Items from a data source:
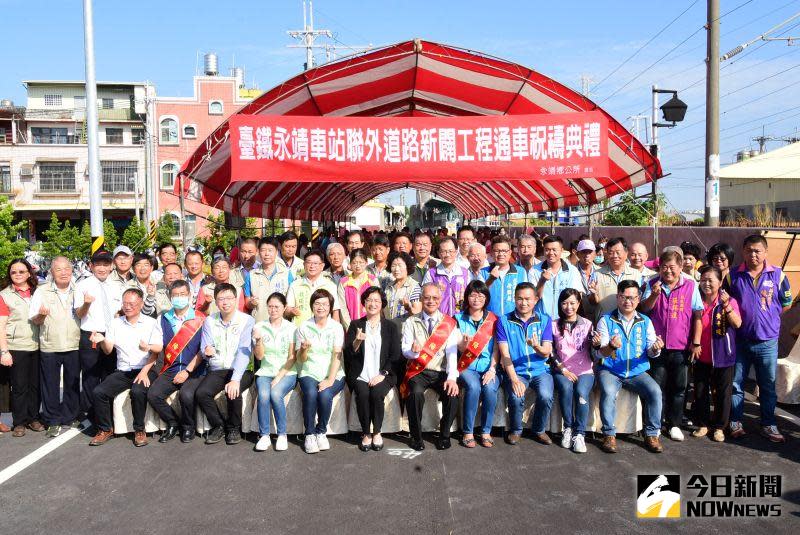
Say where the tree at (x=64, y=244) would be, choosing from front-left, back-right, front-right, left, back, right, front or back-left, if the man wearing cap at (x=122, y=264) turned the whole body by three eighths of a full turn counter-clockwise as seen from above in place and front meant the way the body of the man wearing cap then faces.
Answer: front-left

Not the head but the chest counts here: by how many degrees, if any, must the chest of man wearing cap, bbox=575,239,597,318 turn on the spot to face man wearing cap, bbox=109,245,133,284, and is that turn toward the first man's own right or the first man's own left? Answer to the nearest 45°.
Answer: approximately 90° to the first man's own right

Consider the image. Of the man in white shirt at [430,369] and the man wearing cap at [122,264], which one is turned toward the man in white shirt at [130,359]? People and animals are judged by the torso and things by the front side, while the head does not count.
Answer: the man wearing cap

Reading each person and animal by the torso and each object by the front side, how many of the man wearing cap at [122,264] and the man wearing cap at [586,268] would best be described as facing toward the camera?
2

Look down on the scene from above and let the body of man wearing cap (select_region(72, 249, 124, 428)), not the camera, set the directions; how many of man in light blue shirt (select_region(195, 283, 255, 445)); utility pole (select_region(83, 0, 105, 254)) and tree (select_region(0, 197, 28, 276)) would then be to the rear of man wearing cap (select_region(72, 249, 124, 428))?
2

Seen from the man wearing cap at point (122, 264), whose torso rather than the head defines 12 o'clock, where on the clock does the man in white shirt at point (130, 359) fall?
The man in white shirt is roughly at 12 o'clock from the man wearing cap.

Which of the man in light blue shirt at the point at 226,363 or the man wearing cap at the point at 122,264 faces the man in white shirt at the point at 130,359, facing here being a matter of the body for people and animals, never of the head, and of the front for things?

About this task:
Rewrite the records from the first one through the line containing "Answer: front-left", swapping "three eighths" for "a quarter" and keeping everything else the same. Leave the pictures out of your answer.

Problem solution:
Say where the tree at (x=64, y=244) would be, choosing from front-left, back-right, front-right, left, back, right, front or back-left, if the man wearing cap at (x=122, y=264) turned the whole body by a quarter of a full turn counter-clockwise as seen from above in place and front meant the way the body of the man wearing cap then faces.
Answer: front-left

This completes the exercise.